PROJECTIVE GEOMETRY COURSE
§ 4: Perspective
If we see the picture of §1 through the eyes of a perspective drawer, we call point P the eye, plane α the scene,and plane β the tableau. The line s is called vanishing line or horizont.
Indeed, if two lines in β intersect at the horizont, the image lines in α are parallel. If we see α as a real projective plane, s is the complete original of the line at infinity in α.
In our thoughts, we can rotate the plane β around the line of intersection t until β coincides with α. If we call the image of X under this rotation X", then X"→X ' is a bijection from the real projective plane α onto itself that preserves collinearity (see O12).
Turning down a plane β onto a plane α as above is important for the geometry of perspective drawing, descriptive geometry, because an object isn't determined by only one perspective drawing. We the construct perspective drawings with several tableaux through t on a single piece of paper α.

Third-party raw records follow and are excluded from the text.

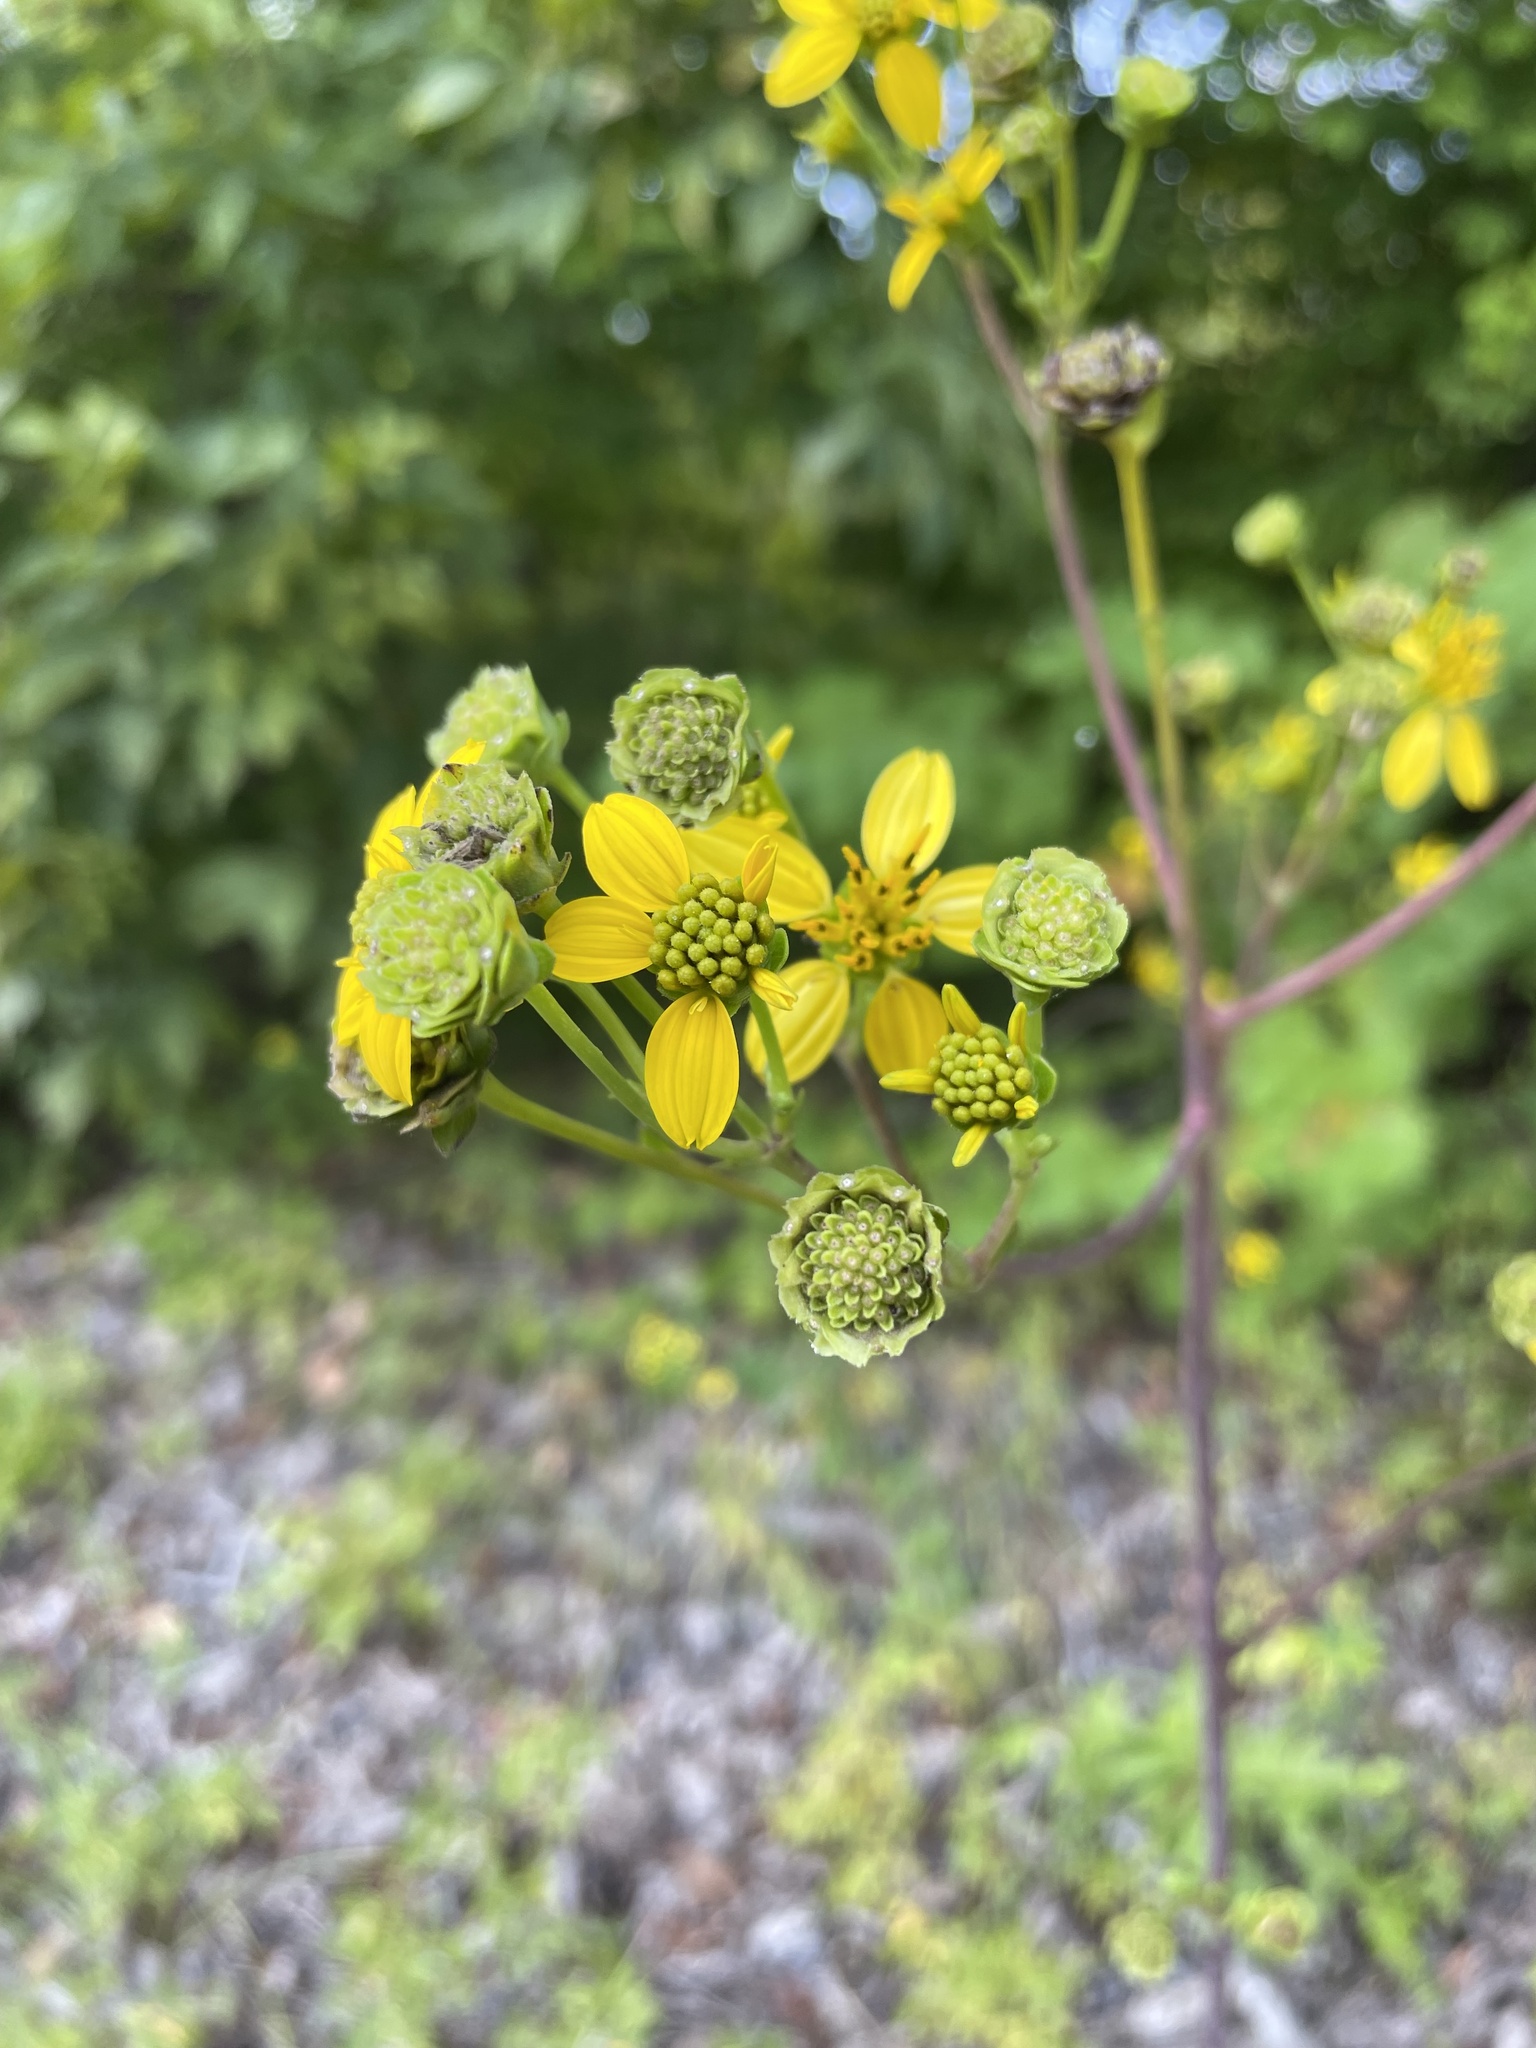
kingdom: Plantae
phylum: Tracheophyta
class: Magnoliopsida
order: Asterales
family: Asteraceae
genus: Silphium
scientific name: Silphium compositum
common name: Lesser basal-leaf rosinweed
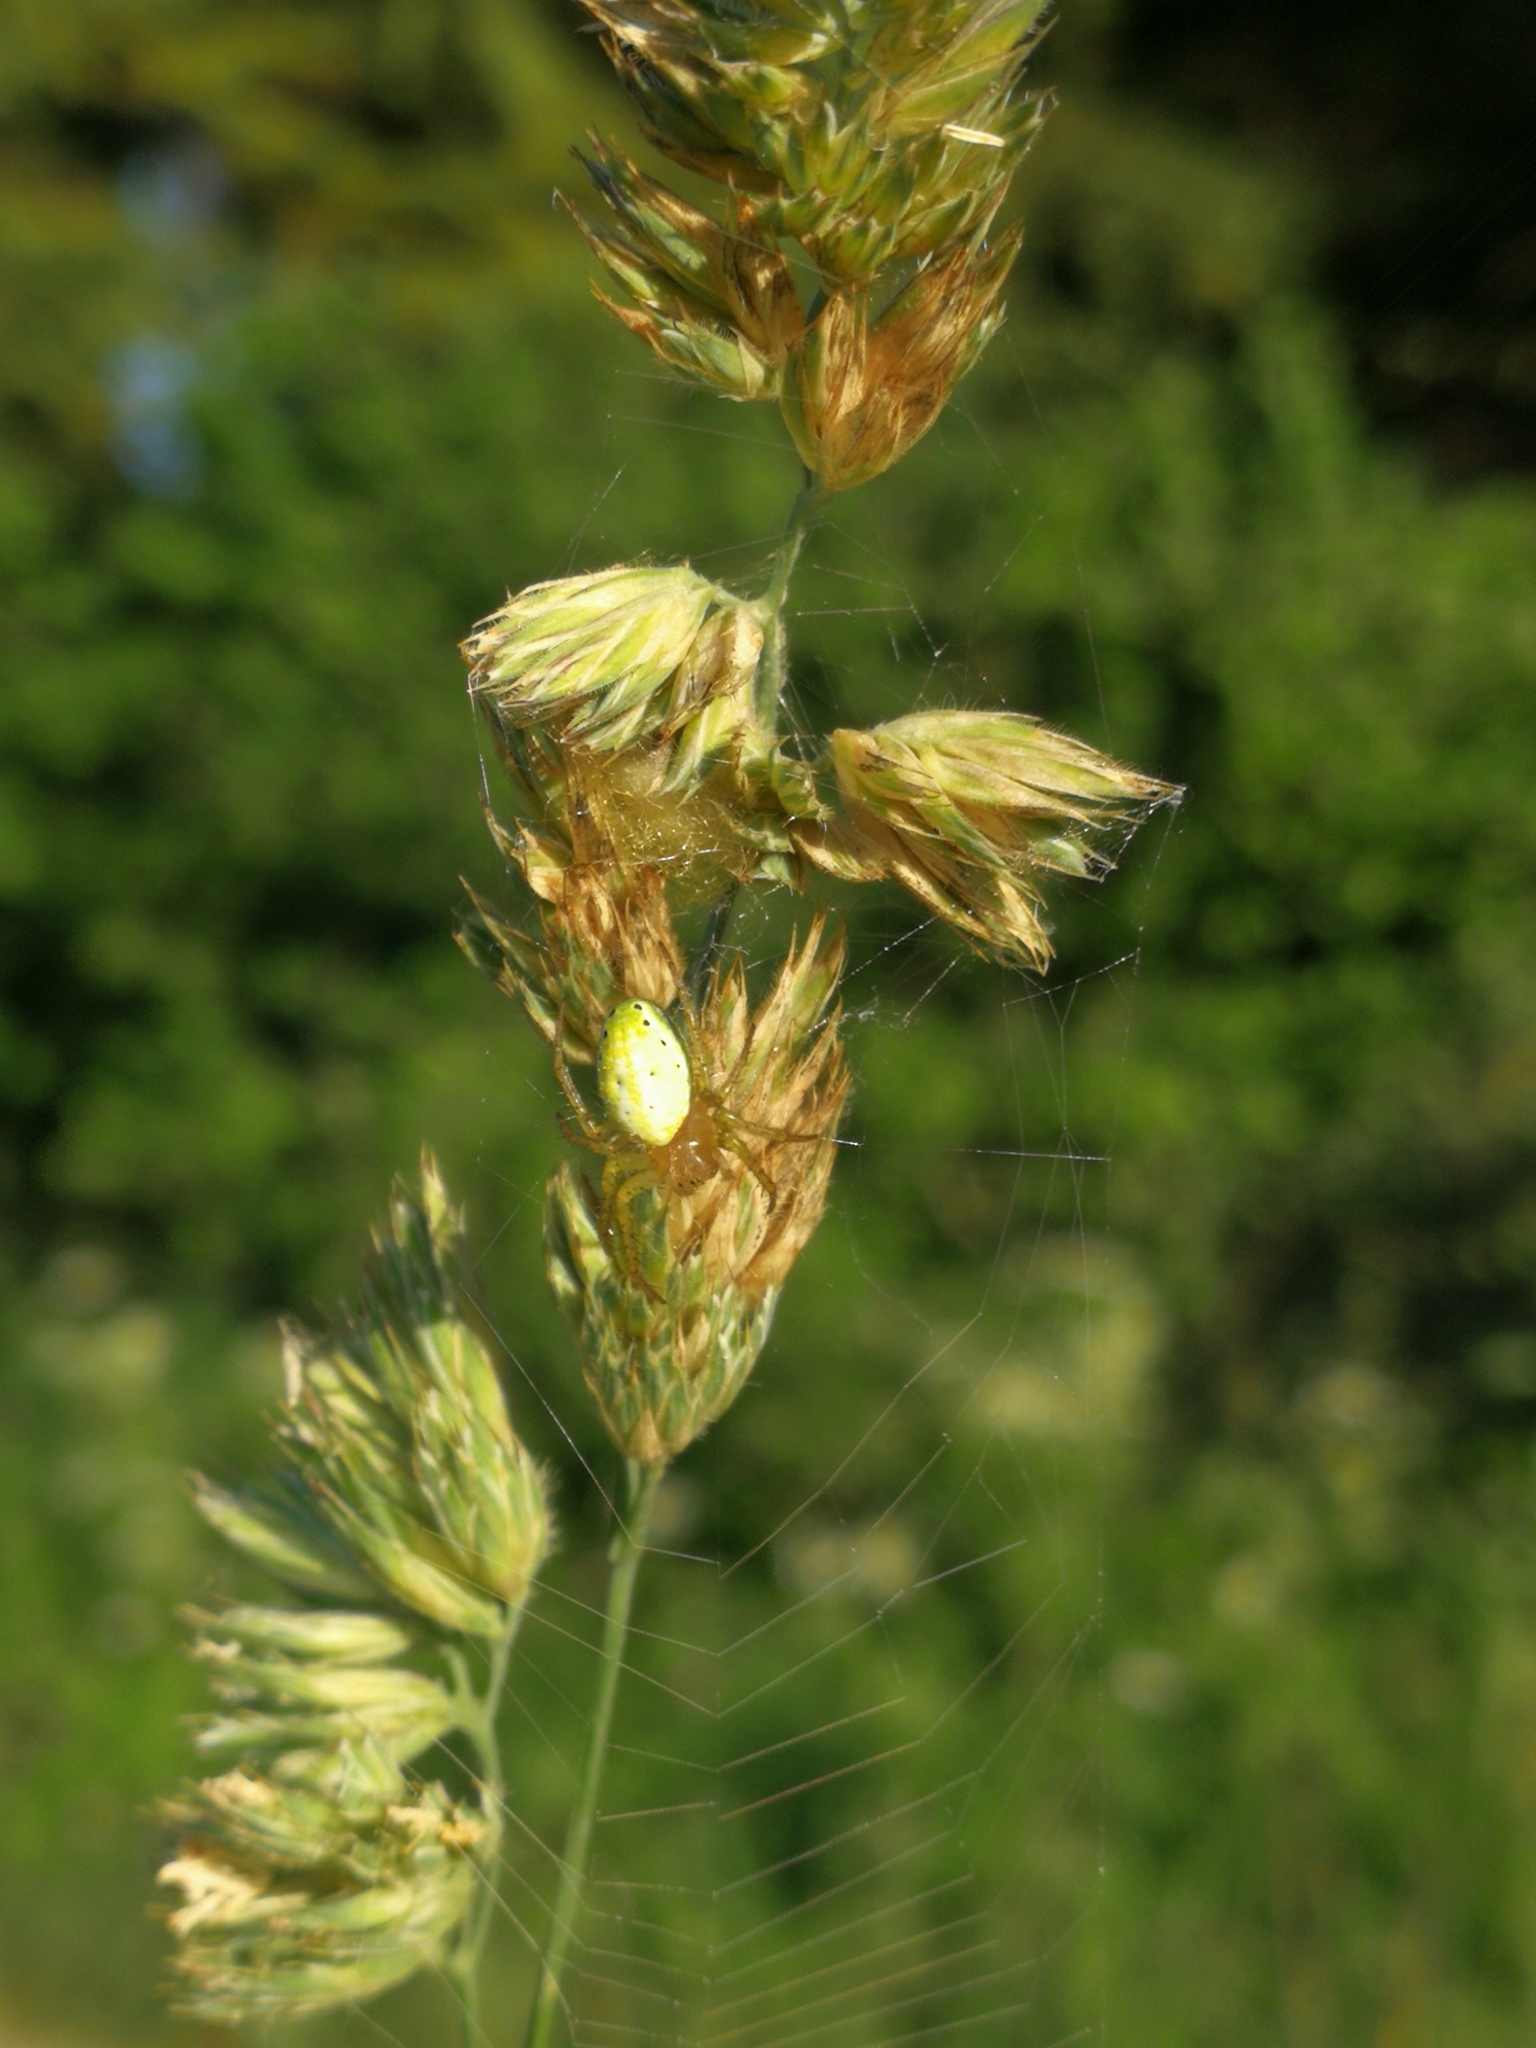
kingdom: Animalia
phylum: Arthropoda
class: Arachnida
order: Araneae
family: Araneidae
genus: Araniella
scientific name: Araniella
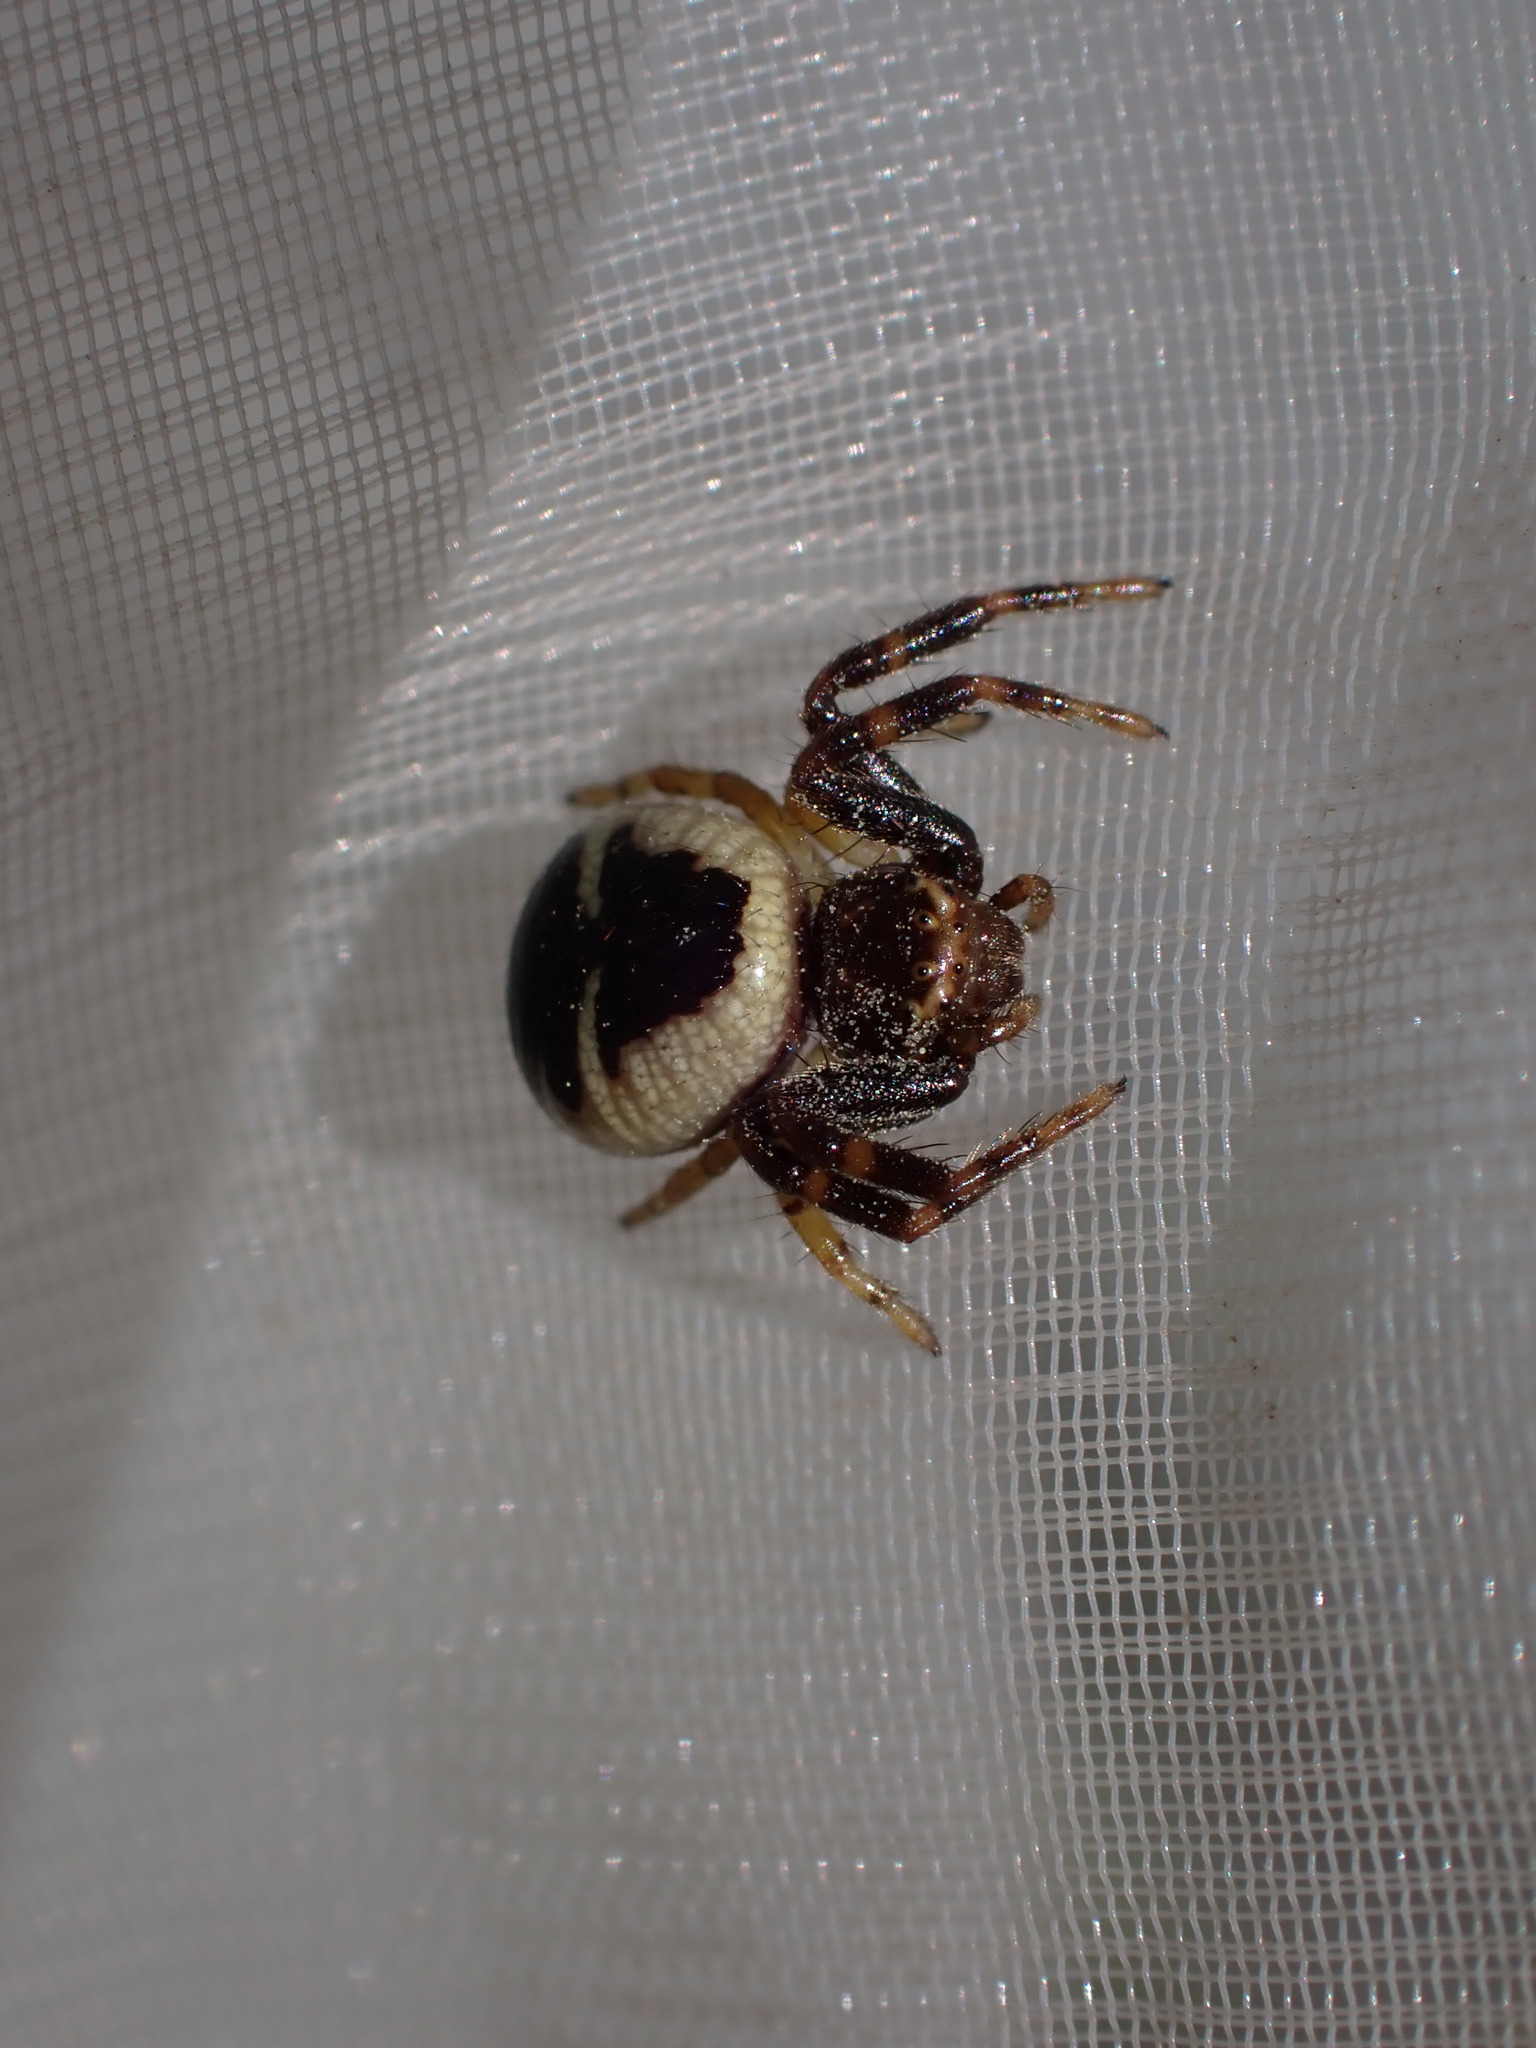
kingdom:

Remark: We call the mapping mentioned above, X"→X ', a central collineation. We will elaborate this mapping in §16, and here follows an introduction.
The points of t are invariant and each pair of lines (l",l' ) intersects on t. We call t the axis of the central collineation.
Furthermore, the lines X"X ' all go through one point (the centre of the central collineation). See O13.
The central collineation is determined by its axis t, centre V, and one pair (P",P ') with P"≠P '. See O14.
To construct the horizont s" in the projection plane α (with an affine construction) we need only construct one point on s": because s" is parallel to t. See O15.
Finally we find in O16 the pointwise construction of a conic.
Remark: each central collineation is also the product of two central projections (from α to β with centre P1 , X"→X , and from β to α with centre P2 , X→X ' ; then the centre is the intersection point V of the line P1P2 and the plane α). You need not reckon with this remark when you attack the following problems.
O12 What is the image of the line at infinity under the mapping X"→X ' ? And what is the complete original of the line at infinity?
O13 Prove the assertion above that the lines X"X ' go through one point with the theorem of Desargues.
O14 Of a central collineation we know the axis t, centre V, and one pair (P",P ') with P"≠P '. Construct with an arbitrary point Q" the image point Q'.
O15 Construct, with the same data as in O14, the original Q" of an arbitrary point Q' at infinity. Thereafter, draw s".
O16 Of central collineation we know the horizont s", the centre V, and one pair (P",P ') with P"≠P '.
P" lies on a circle c", and, of course, is collinear with V and P'.
Construct some points of the conic c'.
Distinguish three cases. Construct in each of the three cases as many points as is necessary to recognize the kind of the conic.